Restate all of the following data exactly, keeping any images out of the copy.

START Supplied records

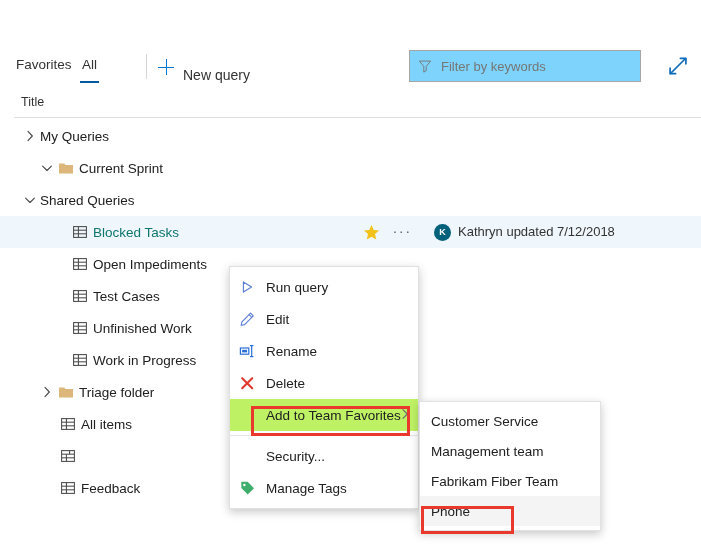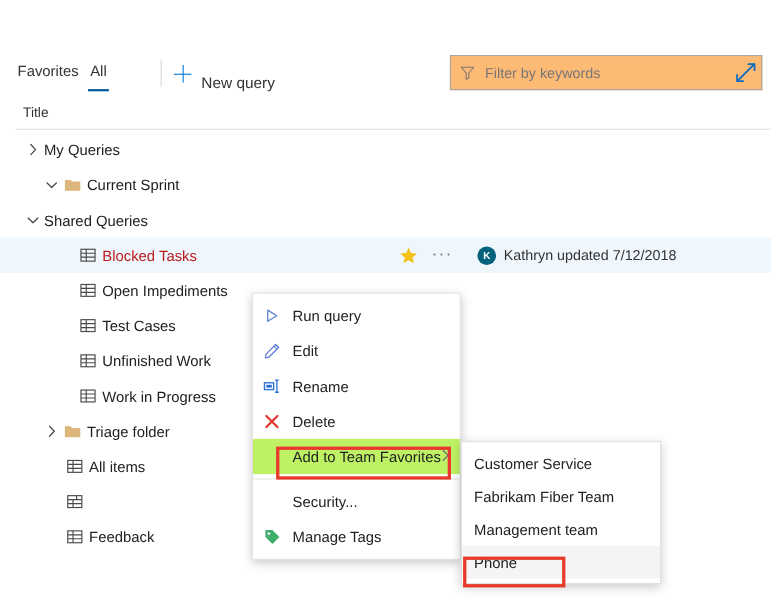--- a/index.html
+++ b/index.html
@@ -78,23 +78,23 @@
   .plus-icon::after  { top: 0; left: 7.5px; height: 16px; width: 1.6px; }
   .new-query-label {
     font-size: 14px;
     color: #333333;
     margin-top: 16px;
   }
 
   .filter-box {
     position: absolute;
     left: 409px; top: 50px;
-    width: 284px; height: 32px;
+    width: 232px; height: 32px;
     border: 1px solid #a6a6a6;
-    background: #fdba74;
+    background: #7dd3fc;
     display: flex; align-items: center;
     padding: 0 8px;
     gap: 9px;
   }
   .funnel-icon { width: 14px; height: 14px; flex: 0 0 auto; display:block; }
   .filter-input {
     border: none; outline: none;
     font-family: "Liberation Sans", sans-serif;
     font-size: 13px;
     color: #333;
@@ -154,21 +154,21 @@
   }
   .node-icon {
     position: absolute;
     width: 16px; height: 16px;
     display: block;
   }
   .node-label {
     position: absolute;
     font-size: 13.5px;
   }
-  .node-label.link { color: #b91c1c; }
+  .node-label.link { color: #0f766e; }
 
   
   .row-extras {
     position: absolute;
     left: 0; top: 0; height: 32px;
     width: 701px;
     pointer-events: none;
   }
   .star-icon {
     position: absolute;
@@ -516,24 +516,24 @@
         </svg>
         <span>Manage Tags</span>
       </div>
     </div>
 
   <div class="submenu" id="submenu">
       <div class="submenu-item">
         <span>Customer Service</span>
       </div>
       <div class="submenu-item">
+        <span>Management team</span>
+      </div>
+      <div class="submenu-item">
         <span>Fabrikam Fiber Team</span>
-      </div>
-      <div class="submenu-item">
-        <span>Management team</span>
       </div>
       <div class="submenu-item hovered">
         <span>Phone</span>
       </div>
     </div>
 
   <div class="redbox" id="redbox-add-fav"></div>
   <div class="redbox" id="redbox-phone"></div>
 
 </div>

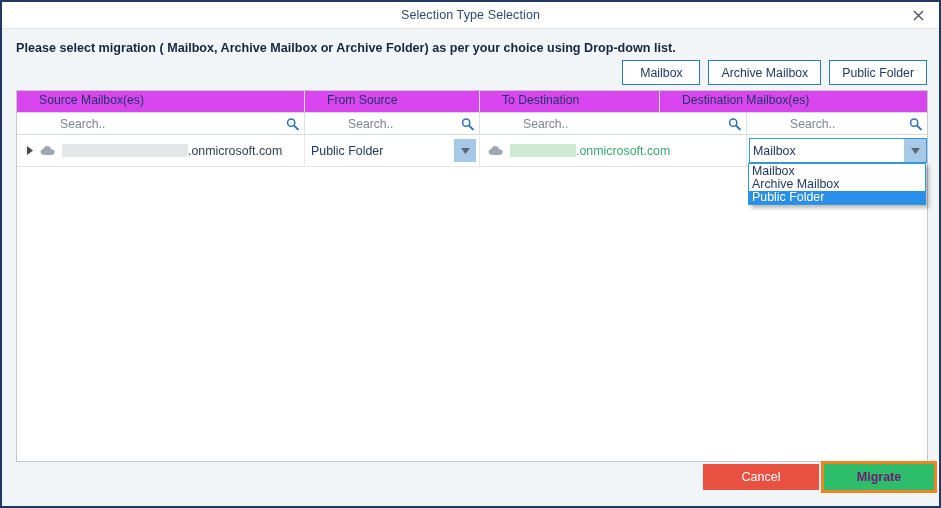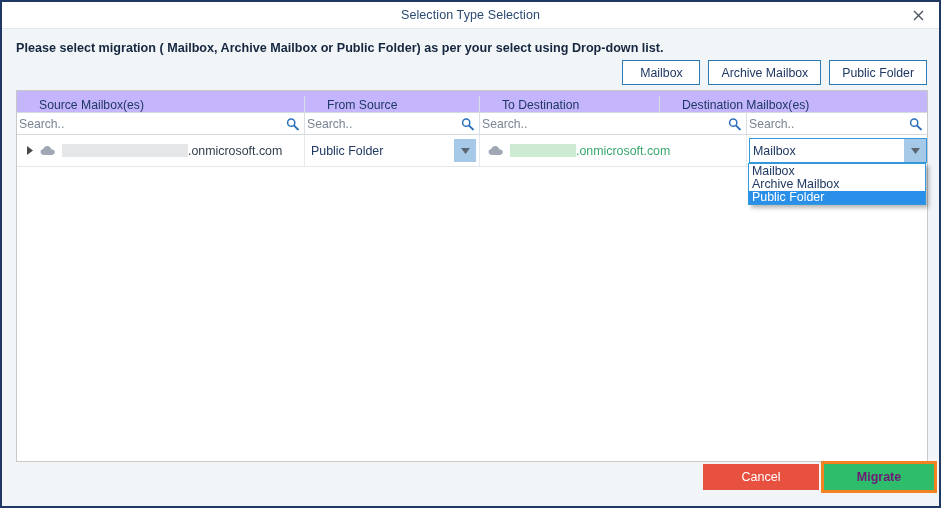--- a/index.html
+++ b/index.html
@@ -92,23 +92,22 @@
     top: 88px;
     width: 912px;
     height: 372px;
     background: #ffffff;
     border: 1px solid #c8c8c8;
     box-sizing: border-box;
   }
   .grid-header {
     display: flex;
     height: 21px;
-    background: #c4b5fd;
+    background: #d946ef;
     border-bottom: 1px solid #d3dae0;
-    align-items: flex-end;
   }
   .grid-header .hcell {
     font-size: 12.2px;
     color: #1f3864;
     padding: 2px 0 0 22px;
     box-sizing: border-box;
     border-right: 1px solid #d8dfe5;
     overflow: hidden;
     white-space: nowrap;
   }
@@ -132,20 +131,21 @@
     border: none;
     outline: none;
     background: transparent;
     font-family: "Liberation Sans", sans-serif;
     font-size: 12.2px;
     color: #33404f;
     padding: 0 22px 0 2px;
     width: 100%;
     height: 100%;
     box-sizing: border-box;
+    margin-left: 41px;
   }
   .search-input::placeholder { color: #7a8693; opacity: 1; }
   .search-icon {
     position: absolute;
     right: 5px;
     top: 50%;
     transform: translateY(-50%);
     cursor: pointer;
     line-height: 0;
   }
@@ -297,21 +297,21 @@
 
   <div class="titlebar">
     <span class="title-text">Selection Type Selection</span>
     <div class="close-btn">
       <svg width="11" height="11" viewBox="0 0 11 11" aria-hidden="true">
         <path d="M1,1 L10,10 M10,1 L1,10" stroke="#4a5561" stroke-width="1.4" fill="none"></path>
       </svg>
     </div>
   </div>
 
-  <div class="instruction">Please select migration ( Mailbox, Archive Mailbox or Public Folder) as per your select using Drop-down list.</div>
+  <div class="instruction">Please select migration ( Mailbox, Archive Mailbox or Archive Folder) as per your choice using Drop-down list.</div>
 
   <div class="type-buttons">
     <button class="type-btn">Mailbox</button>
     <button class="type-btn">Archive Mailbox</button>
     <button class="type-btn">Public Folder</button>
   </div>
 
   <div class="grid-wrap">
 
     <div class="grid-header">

END Supplied records

» **Result for this task**:
--- a/index.html
+++ b/index.html
@@ -78,23 +78,23 @@
   .plus-icon::after  { top: 0; left: 7.5px; height: 16px; width: 1.6px; }
   .new-query-label {
     font-size: 14px;
     color: #333333;
     margin-top: 16px;
   }
 
   .filter-box {
     position: absolute;
     left: 409px; top: 50px;
-    width: 284px; height: 32px;
+    width: 232px; height: 32px;
     border: 1px solid #a6a6a6;
-    background: #fdba74;
+    background: #7dd3fc;
     display: flex; align-items: center;
     padding: 0 8px;
     gap: 9px;
   }
   .funnel-icon { width: 14px; height: 14px; flex: 0 0 auto; display:block; }
   .filter-input {
     border: none; outline: none;
     font-family: "Liberation Sans", sans-serif;
     font-size: 13px;
     color: #333;
@@ -154,21 +154,21 @@
   }
   .node-icon {
     position: absolute;
     width: 16px; height: 16px;
     display: block;
   }
   .node-label {
     position: absolute;
     font-size: 13.5px;
   }
-  .node-label.link { color: #b91c1c; }
+  .node-label.link { color: #0f766e; }
 
   
   .row-extras {
     position: absolute;
     left: 0; top: 0; height: 32px;
     width: 701px;
     pointer-events: none;
   }
   .star-icon {
     position: absolute;
@@ -516,24 +516,24 @@
         </svg>
         <span>Manage Tags</span>
       </div>
     </div>
 
   <div class="submenu" id="submenu">
       <div class="submenu-item">
         <span>Customer Service</span>
       </div>
       <div class="submenu-item">
+        <span>Management team</span>
+      </div>
+      <div class="submenu-item">
         <span>Fabrikam Fiber Team</span>
-      </div>
-      <div class="submenu-item">
-        <span>Management team</span>
       </div>
       <div class="submenu-item hovered">
         <span>Phone</span>
       </div>
     </div>
 
   <div class="redbox" id="redbox-add-fav"></div>
   <div class="redbox" id="redbox-phone"></div>
 
 </div>

--- a/index.html
+++ b/index.html
@@ -92,23 +92,22 @@
     top: 88px;
     width: 912px;
     height: 372px;
     background: #ffffff;
     border: 1px solid #c8c8c8;
     box-sizing: border-box;
   }
   .grid-header {
     display: flex;
     height: 21px;
-    background: #c4b5fd;
+    background: #d946ef;
     border-bottom: 1px solid #d3dae0;
-    align-items: flex-end;
   }
   .grid-header .hcell {
     font-size: 12.2px;
     color: #1f3864;
     padding: 2px 0 0 22px;
     box-sizing: border-box;
     border-right: 1px solid #d8dfe5;
     overflow: hidden;
     white-space: nowrap;
   }
@@ -132,20 +131,21 @@
     border: none;
     outline: none;
     background: transparent;
     font-family: "Liberation Sans", sans-serif;
     font-size: 12.2px;
     color: #33404f;
     padding: 0 22px 0 2px;
     width: 100%;
     height: 100%;
     box-sizing: border-box;
+    margin-left: 41px;
   }
   .search-input::placeholder { color: #7a8693; opacity: 1; }
   .search-icon {
     position: absolute;
     right: 5px;
     top: 50%;
     transform: translateY(-50%);
     cursor: pointer;
     line-height: 0;
   }
@@ -297,21 +297,21 @@
 
   <div class="titlebar">
     <span class="title-text">Selection Type Selection</span>
     <div class="close-btn">
       <svg width="11" height="11" viewBox="0 0 11 11" aria-hidden="true">
         <path d="M1,1 L10,10 M10,1 L1,10" stroke="#4a5561" stroke-width="1.4" fill="none"></path>
       </svg>
     </div>
   </div>
 
-  <div class="instruction">Please select migration ( Mailbox, Archive Mailbox or Public Folder) as per your select using Drop-down list.</div>
+  <div class="instruction">Please select migration ( Mailbox, Archive Mailbox or Archive Folder) as per your choice using Drop-down list.</div>
 
   <div class="type-buttons">
     <button class="type-btn">Mailbox</button>
     <button class="type-btn">Archive Mailbox</button>
     <button class="type-btn">Public Folder</button>
   </div>
 
   <div class="grid-wrap">
 
     <div class="grid-header">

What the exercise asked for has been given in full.